I've never studied Benjamin on Goethe's "elective affinities." But the distinction you emphasize from it reminds me of one of Benjamin's Theses on the Philosophy of History. You point out that what may appear as a call to objectivity is more of what I might call a call to action: "However, this should not be confused with taking a step back to look at things objectively. On the contrary, after the fire there can be no objectivity. The task of the critic is therefore to count himself radically ‘into’ the very frame of the Event he is analyzing."
The similar distinction I'm reminded of comes at the beginning of Thesis 6: "To articulate the past historically does not mean to recognize it 'the way it really was' (Ranke). It means to seize hold of a memory as it flashes up at a moment of danger." Here is the same putting aside of objectivity (which, as you say, for Benjamin is impossible) for the sake of engagement.
I think the rest of your essay reflects the overall spirit of the Theses.
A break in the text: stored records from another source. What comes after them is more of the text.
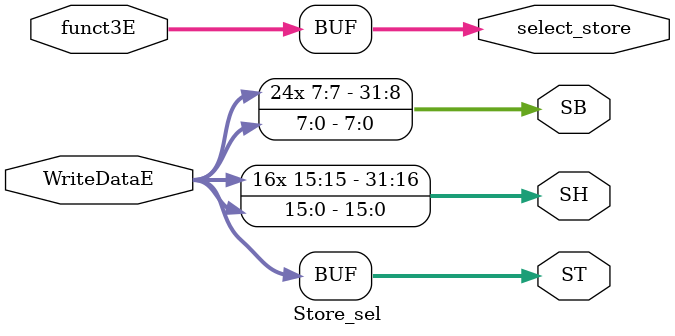
<source format=v>
module Store_sel (
	input  		[2:0] 	funct3E,
	input  		[31:0] 	WriteDataE,
	output wire [2:0] 	select_store,
	output wire [31:0] 	ST,
	output wire [31:0] 	SH,
	output wire [31:0] 	SB
);
	assign select_store = funct3E;
	assign ST = WriteDataE;
	assign SB = {{24{WriteDataE[7]}}, WriteDataE [7:0]};
	assign SH = {{16{WriteDataE[15]}}, WriteDataE [15:0]};
endmodule
</source>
The most hopeful and bracing line, for me, of the Theses is from Thesis 2: "There is a secret agreement between past generations and the present one. Our coming was expected on earth. Like every generation that preceded us, we have been endowed with a weak Messianic power, a power to which the past has a claim. That claim cannot be settled cheaply."
In these dangerous times, we need to engage with the likes of Benjamin and at least two of his friends, Hannah Arendt and Gershom Scholem. I'm grateful for your inspiring and informative contribution here.
Thank you!!! So timely and moving ..in my heart.